United Steelworkers (USW) Union local 5114 chapter members who work at Hecla Mining Co.'s Lucky Friday Mine are now on strike.

The atmosphere in the The Outlaw Bar and Grill on the evening of March 12 was one of a normal busy night in a bar. Longnecks were being drained and bar banter was abounding as the staff did their best to keep up with a larger-than-normal Sunday night crowd.

To the casual visitor of the popular Mullan, Idaho, watering hole, nothing would have seemed out of the ordinary.

The reality of the situation was most of the night’s patrons were awaiting news that would not only change their lives dramatically, but send shock waves through North Idaho as well.

These patrons in particular were the miners of the Lucky Friday Mine, who had just wrapped up voting at the Mullan Pavilion on whether or not to go on strike.

Although most had a fairly good idea of what course of action was chosen, an air of uncertainty was still present.

Shortly after 7:30 p.m., USW chapter president Phil Epler walked through the door with the results of the vote.

The crowd fell silent as he made the announcement: “Two hundred thirty votes for a strike, two nos! Pretty much a unanimous decision!”

Union members and supporters erupted with cheers.

After 10 months and 16 days of negotiations and uncertainty, a decision many thought was inevitable or even should have been made earlier, was finally made.

Miners took to the picket line at 5:30 a.m., setting up at two different locations on Friday Avenue in Mullan to signal the beginning of the strike.

Hecla responded shortly after the miners took the line by releasing a statement (the full release can be read in this edition) where Hecla president and CEO Phillips Baker Jr. expressed the company’s disappointment with the miners' decision to walk out and reaffirmed that their “last, best and final offer provides competitive benefits but also provides the flexibility necessary to operate a mine successfully in a changing economic and regulatory environment.”

The strike vote, and the ensuing strike itself, was spurred by Hecla announcing March 10 that the company planned to implement portions of its proposed “last, best, and final” offer for a new labor contract.

This offer, presented to the Union on Jan. 11, was unanimously rejected — 222 votes against, zero for — by the miners on Feb. 19 over several areas of disagreement.

The 30 page document laid out the many articles and aspects of the new contract point-by-point.

Hecla highlighted 14 of the 26 articles in the offer that it believed full agreement had been reached with the Union, which on the surface, made it seem like progress was being made.

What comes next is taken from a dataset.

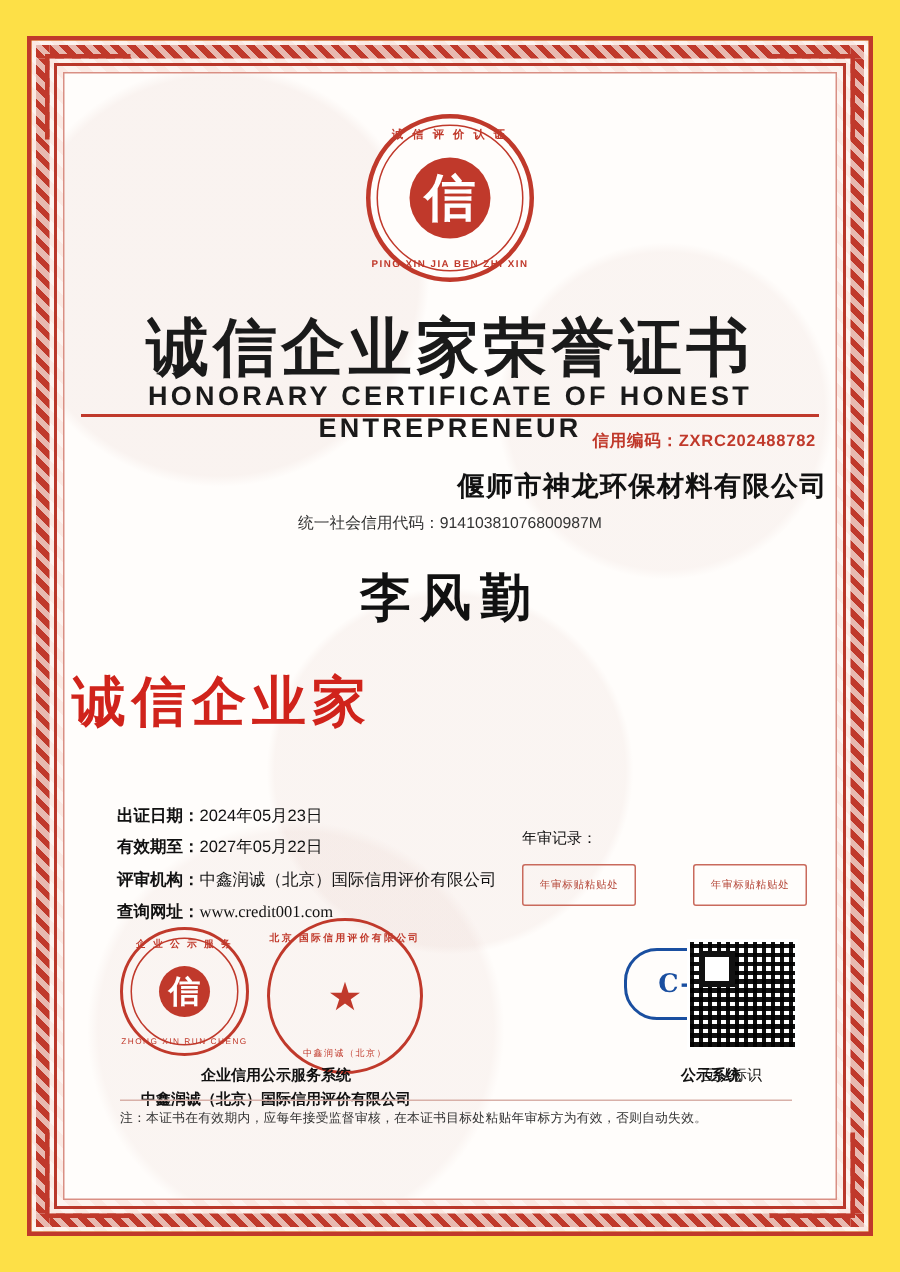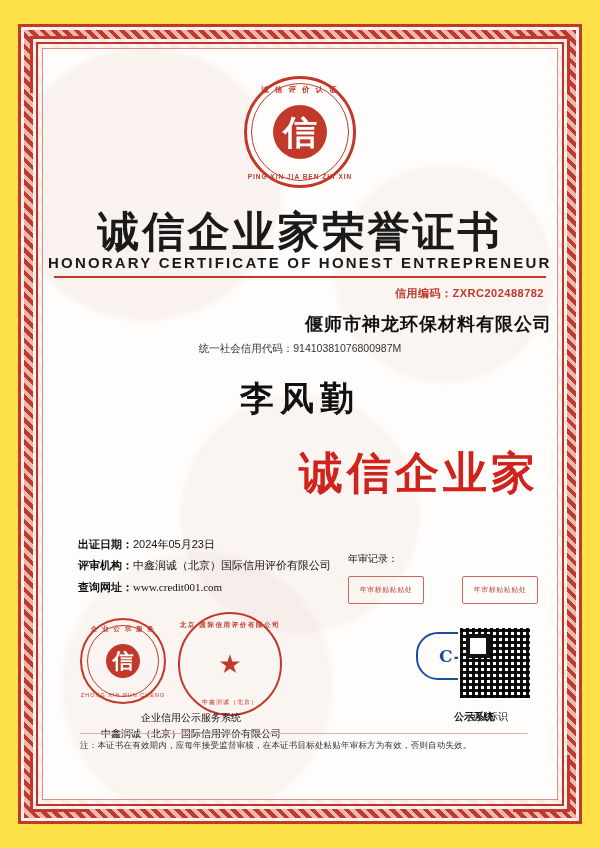"HONORARY CERTIFICATE OF HONEST" .title-en { font-size: 15px -> 18px; text-align: none -> center }
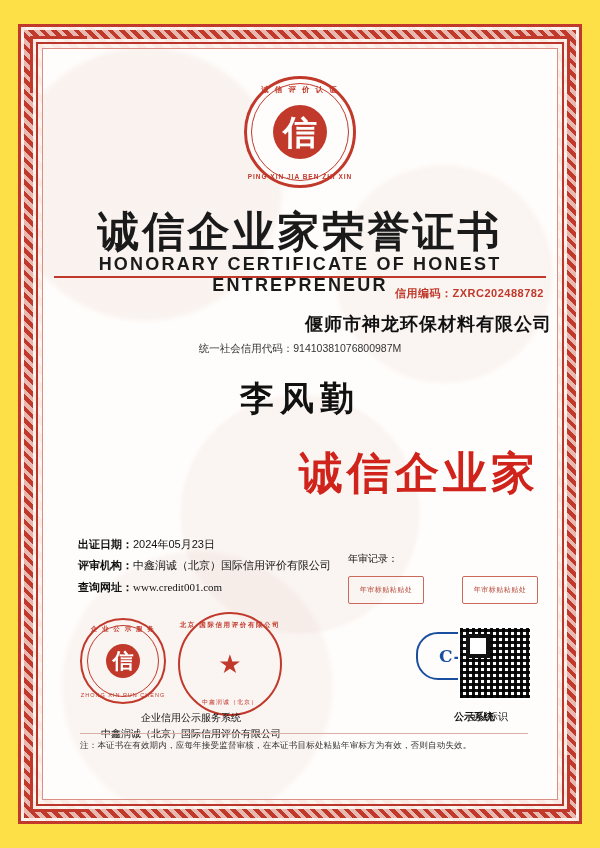"诚信企业家" .award { font-size: 44px -> 36px; text-align: right -> left }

In reality though, many of the highlighted articles were procedural in nature (such as Union recognition and what an employee is defined as) and are not the main areas of disagreement that have kept the two sides from a new contract, such as hours of work and overtime, vacations and holidays, medical plans, recall rights, profit-sharing plans, and replacement of the current bid system for jobs in the mine.

Putting the final nail in the offer's coffin, union president Phil Epler said previously that the Union even has “some disagreement on the highlighted (articles).”

With the strike officially on and both sides vowing to be in it for the long-haul, a war of attrition has begun.

Simply put, the next move for either side is to simply wait the other out and hope they blink.

Epler said things are a bit chaotic right now, but the union’s plan of attack is to “take it day by day and hopefully return to the (negotiation) table with Hecla.”

It is safe to assume Epler speaks for all parties involved — whether it be Hecla, the union, or Silver Valley residents — when he says everybody is hoping for a quick conclusion to the situation.

“The longer this goes, the more it hurts everybody.”

The last time miners at the Lucky Friday went on strike was March 21 to May 23, 1981.